[ЗАДАНИЕ 1] К кому, согласно отрывку о беседе с Виктором Львовичем, Спасский пошел учиться в шестнадцать лет?
[ЗАДАНИЕ 2] Продолжите отрывок о беседе с Виктором Львовичем с того места, где он заканчивается.
== ЦИТИРУЕМЫЙ ОТРЫВОК
Антишахматы. Записки злодея. Возвращение невозвращенца
Шрифт:
– Не громко сказано?
– Громко, но правда! Не вспомнив обо мне в этой книге, он отрекся! И более того, в своей маленькой цидулке ответил мне: «Лучше такая книга, чем никакая». А я написал ему: «Лучше никакая, чем та, которая распространяет ложь!»
– Простите меня, Виктор Львович, но Зака я знаю и думаю, что вы жестоки сейчас.
– Ну что ж, я докажу вам сейчас это. Проведем целое исследование. Знаете, у меня есть сын на Украине, ему тридцать два года. Так вот, недавно он написал мне, что понял, что полжизни прожито. А я в этом возрасте вдруг понял, что не умею играть в шахматы! Хотя как раз
— Может быть, он не мог этого?
– Нет, это азы. Спасскому повезло, он в шестнадцать лет пошел на учебу к Толушу, и тот его переучил. Оказалось, что плохой учитель — Зак!
– Но он воспитал не только вас и Спасского.
– Да нет, объяснение простое. После войны в Ленинграде было много талантливых детей, и все они шли во Дворец пионеров, поскольку некуда было больше идти. Он исковеркал меня как шахматиста!
Он давно встал и ходил по номеру из угла в угол. Таким разозленным за все эти дни я его здесь не видел. Позвонил портье, такси ждало у входа. У машины мы остановились. Он протянул руку и сказал:
– Если вы не против, я мог бы высылать вам хорошие книги. И вы вышлите мне свою. Я буду ждать.
– Как всегда, болею за вас,— сказал я.
– Спасибо. Я верю.
====
== ЗАПИСИ НАБОРА ДАННЫХ
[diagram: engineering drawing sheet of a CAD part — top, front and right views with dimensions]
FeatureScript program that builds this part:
====
== ЗАПИСИ НАБОРА ДАННЫХ
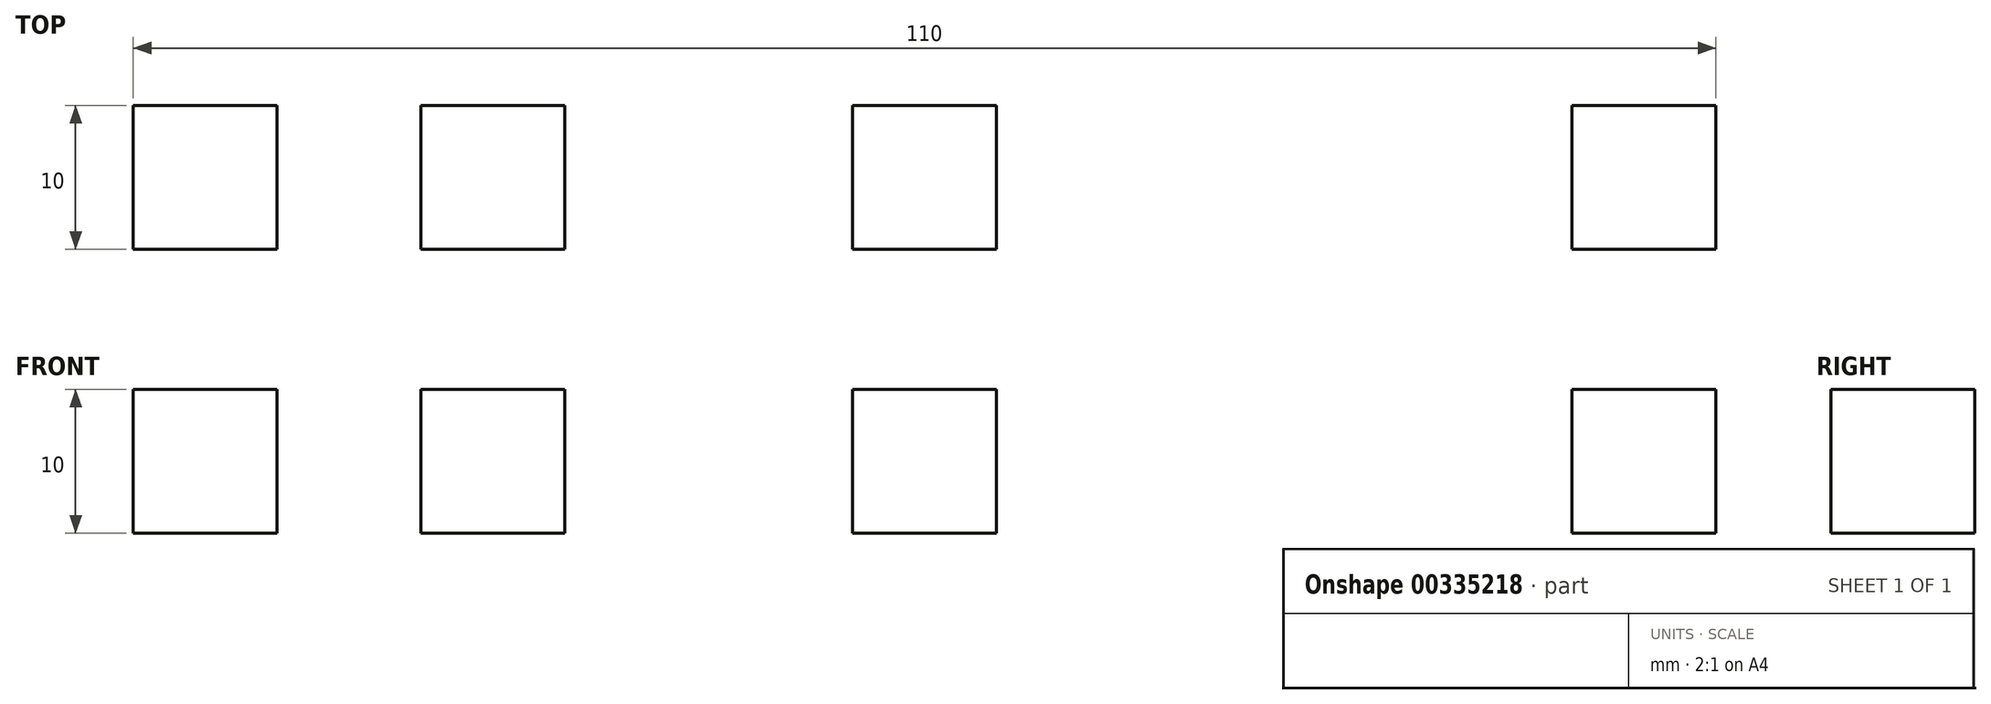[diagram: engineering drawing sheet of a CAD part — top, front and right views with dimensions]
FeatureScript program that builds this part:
====
== ЗАПИСИ НАБОРА ДАННЫХ
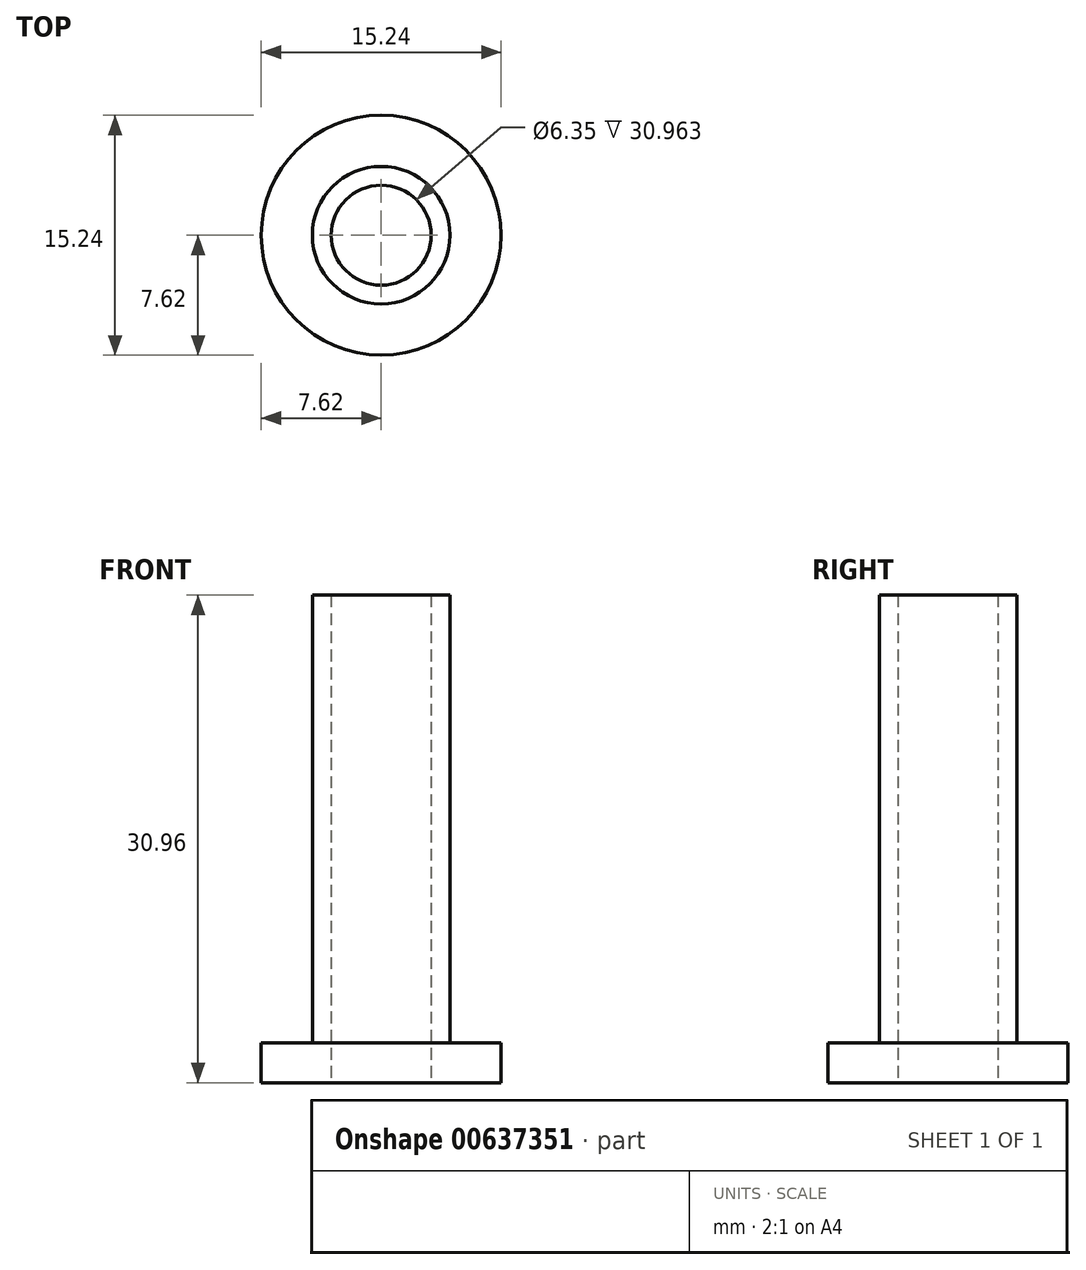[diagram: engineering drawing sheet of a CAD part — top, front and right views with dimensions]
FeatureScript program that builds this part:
====
[ПИСЬМЕННЫЙ ОТВЕТ 1] К Толушу.

[ПИСЬМЕННЫЙ ОТВЕТ 2]
Виктор Львович, разрешите последний вопрос. Что бы вы пожелали себе в оставшиеся двадцать лет?
Он секунду подумал и смеясь произнес:
– Играть в шахматы на этом же уровне!
– Значит, все-таки ваша жизнь — шахматы?
– Да.
Жизнь в нереальном мире?
Да!
Мурсия, июнь 1990
ЗАПИСКИ ЗЛОДЕЯ
Линия жизни на моей руке резко разделяется на две половины
Если в Союзе сохранятся секретные службы, я бы посоветовал им привлекать для пользы дела не только парапсихологов, но и хиромантов — чтобы вовремя определять того, кому потом будет присвоена кличка «злодей».
Олег СКУРАТОВ ОХОТА НА ВОЛКОВ
Давно порывался написать о Корчном. Но каждый раз, только начав, решительно все зачеркивал. Сомнения останавливали. И я себя спрашивал — ты что, близкий друг Виктора? Нет, отвечал я себе, хотя и знаю его с осени сорок третьего года. Правда, в те времена, когда мы общались, ни я, ни другие не замечали у него близких друзей. Виктора вполне устраивали приятели. Одни были ближе к нему, другие чуть дальше — он умел поддерживать дистанцию.
Другое сомнение — еще серьезней. Легко, мол, сегодня писать о Корчном, а когда было трудно или просто нельзя, ты пытался? Когда его шельмовали многие шахматные и околошахматные журналисты, когда вереницы подписей появлялись под подметными письмами и заявлениями, ты возразил открыто?
Нет, не возразил, помалкивал...
Беда нашего поколения (впрочем, уже нескольких) в том, что под прессом порочной идеологии одни сами научились врать, другие — делать вид, что ничего не происходит. Когда Корчной в 1976 году остался в Голландии, первые сразу же взялись за перо и с лакейской угодливостью устремились излагать даже не свои мысли, а мнение «далековышестоящих». Увы, не на высоте оказались тогда Шахматная федерация страны и Спорткомитет. Непреклонные установки каскадом падали сверху. На примере Корчного нам всем хотели вбить в голову — так будет со всяким...
Другие же в это время молчали, потрясенные происходящим. Любой, кто только попытался бы что-то сказать в защиту, был бы смят и раздавлен. Причем защитникам Корчного пришлось бы хуже, чем самому Корчному — тот-то был уже за границей.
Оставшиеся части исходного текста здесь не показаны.